In our  Perspectives class we read an article that described another person like all of you who donated.  J. Hudson Taylor founded the China Inland Mission organization in the late 1800’s.  During his journey of preparation for service, the Lord led him to do something rather strange.  Read on…

“The effect of this blessed hope was a thoroughly practical one.  It led me to look carefully through my little library to see if there were any books that were not needed or likely to be of further service, and to examine my small wardrobe, to be quite sure that it contained nothing that I should be sorry to give an account of should the Master come at once.  The result was that the library was considerably diminished, to the benefit of some poor neighbors, and to the far greater benefit of my own soul, and that I found I had articles of clothing also which might be put to better advantage in other directions. 
                “It has been very helpful to me from time to time through life, as occasion has served, to act again in a similar way; and I have never gone through my house, from basement to attic, with this object in view, without receiving a great accession of spiritual joy and blessing.  I believe we are all in danger of accumulating—it may be from thoughtlessness, or from pressure of occupation—things which would be useful to others, which not needed by ourselves, and the retention of which entails loss of blessing.  If the whole resources of the Church of God were well utilized, how much more might be accomplished!  How many poor might be fed and naked clothed, and to how many of those as yet unreached the Gospel might be carried!” (Hudson Taylor, The Call to Service)

Embracing the Foreigner:
Early March, Pastor Jim Landymore preached about God’s compassion to the poor, the orphans, and the foreigner.  Throughout the Old Testament God asked His people to welcome, feed, and take care of these marginalized people that crossed their paths and lived among them. 

Deuteronomy 10:17-19
“For the LORD your God is God of gods and Lord of lords, the great God, mighty and awesome, who shows no partiality and accepts no bribes. 
He defends the cause of the fatherless and the widow, and loves 
the foreigner residing among you, giving them food and clothing. 
And you are to love those who are foreigners,
for you yourselves were foreigners in Egypt.”

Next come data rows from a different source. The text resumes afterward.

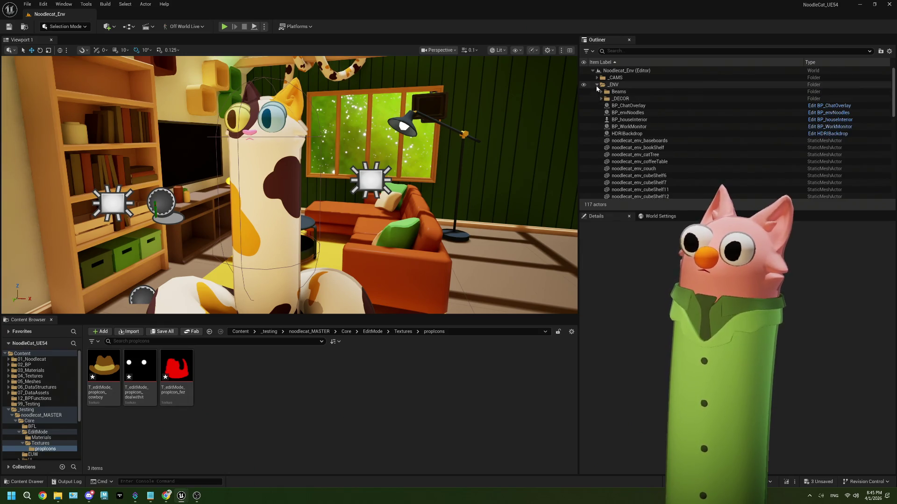
click(597, 85)
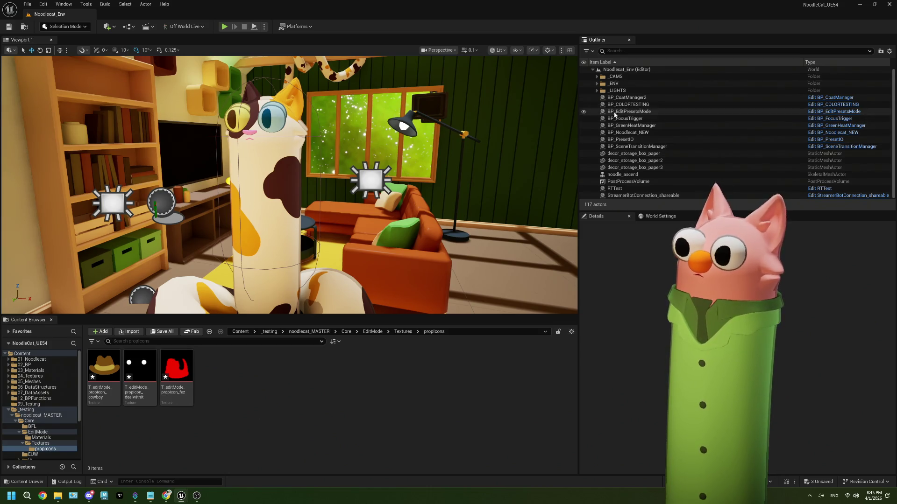
click(583, 134)
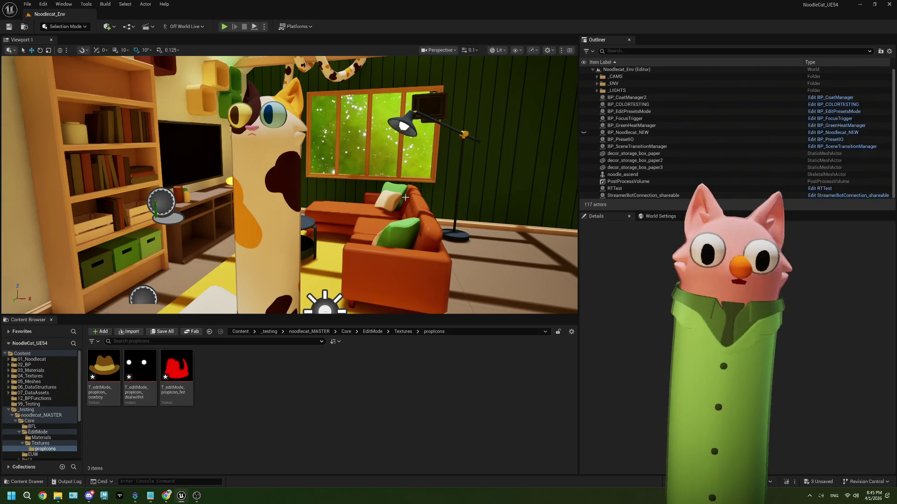
drag(385, 207, 375, 172)
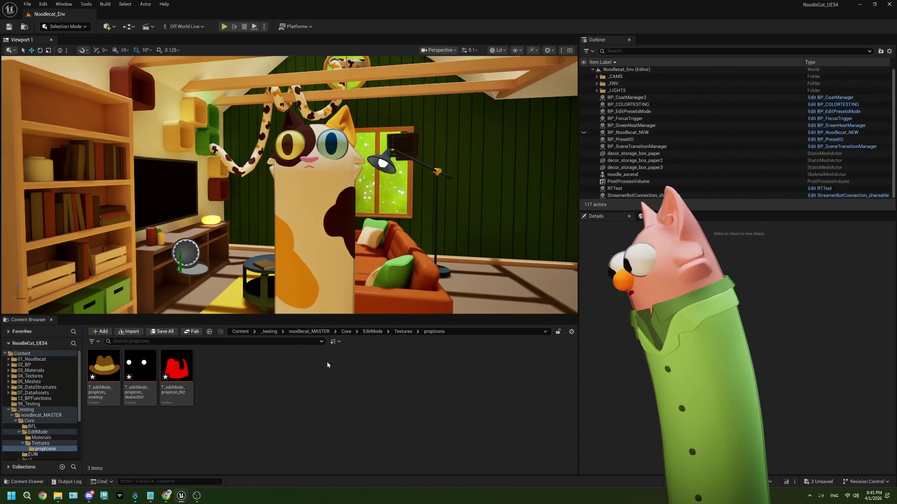
Step: Run the EUW_Presets editor utility from Core/EUW and bring up its Import Palette list
scroll(38, 451, down, 1)
click(32, 443)
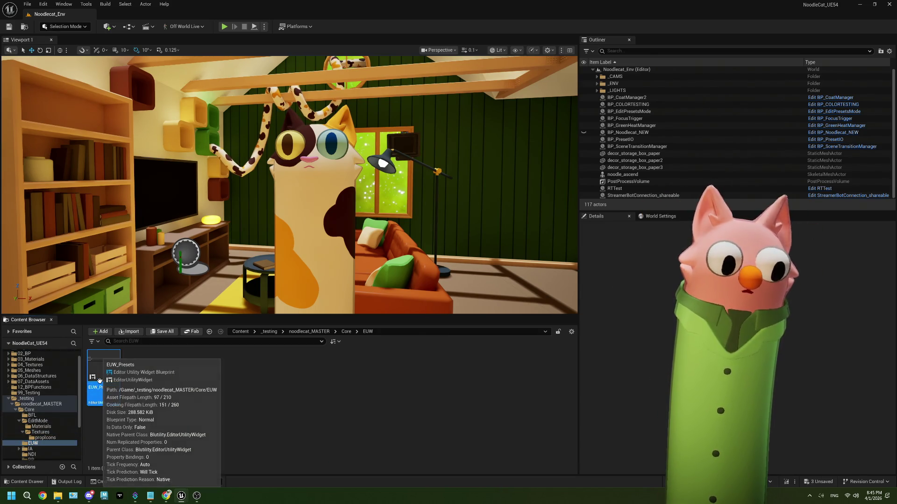
right_click(99, 381)
click(128, 192)
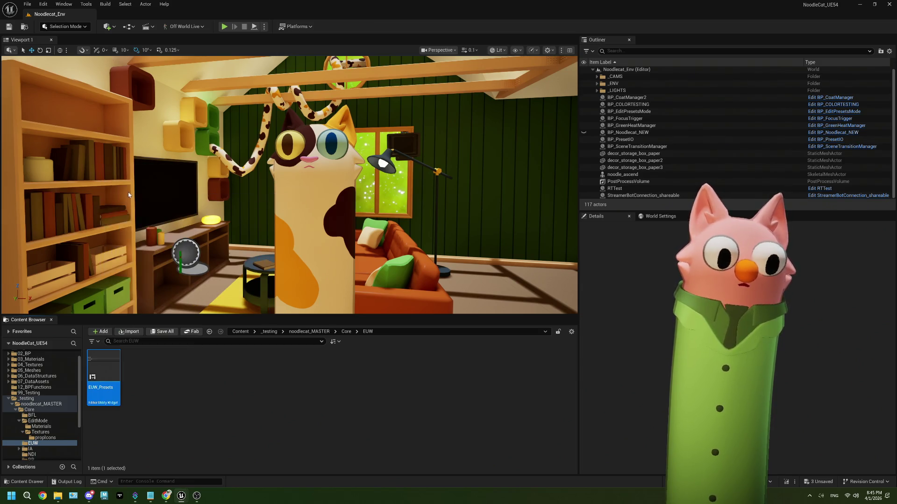
click(93, 192)
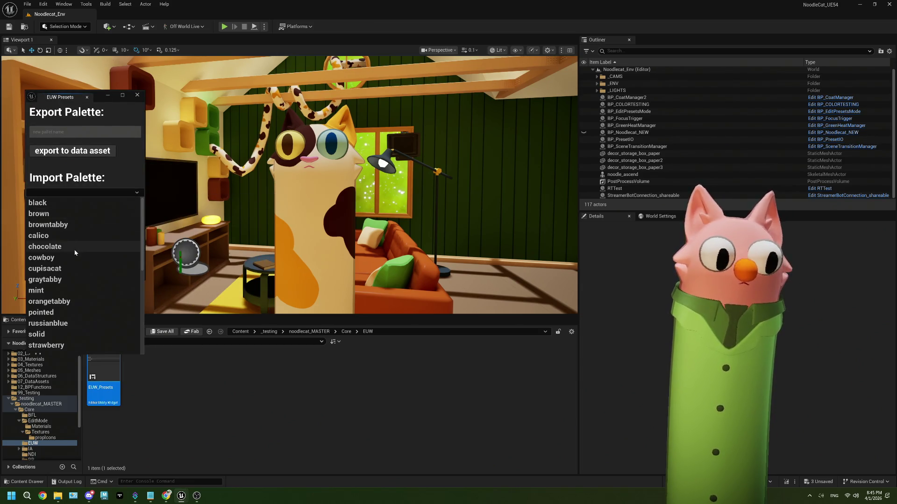
Step: Import user_beaker onto the cat, widen the room view, and select BP_COLORTESTING
scroll(77, 281, down, 5)
click(77, 286)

Here in the Tri-Cities, foreigners are constantly coming to “live among us.”  Since God loves and cares for them, we who call ourselves “children of God” must do likewise.

If you are like us, you may often wonder if you are actually doing God’s will.  We take a step toward what we think God wants us to do.  Then we seek confirmations that we are onto something that pleases God. 
For us, this partnership with World Relief came very quickly.  Within one month we had applied, gone through orientation, background checks, gathered apartment donations, and now we are about to welcome our new refugee friends in less than an hour!  It all happened so fast that I felt a little timid about the whole idea. 
Before March, we knew next to nothing about World Relief and the people of Myanmar (formerly known as Burma).  We prayed for God to confirm our steps and He did!  Within days of starting the process, we heard sermons about God’s concern for the foreigner, watched movies about Myanmar, and then the best confirmation was this last Sunday night.  The guest speaker at our Perspectives class spent a large chunk of his time speaking about God’s work in Myanmar.  He told us of the redemptive story that He had planted in their folklore and how the Church is growing in that people group.  Then, after class we met a fellow student who had connections here in the Tri-Cities with the Burmese community.  He gave us the name and number of a Burmese pastor.  This will give them friends who can speak their language and an opportunity to hear the gospel!

For us, this partnership with World Relief happened so fast that I felt timid and unprepared.  But God has confirmed each step and within one month we had applied, gone through orientation, background checks, gathered apartment donations, and now we are about to welcome our new refugee friends in less than an hour!  Thank you for all your support prayers as we embark on this next step of sharing God’s glory among all nations.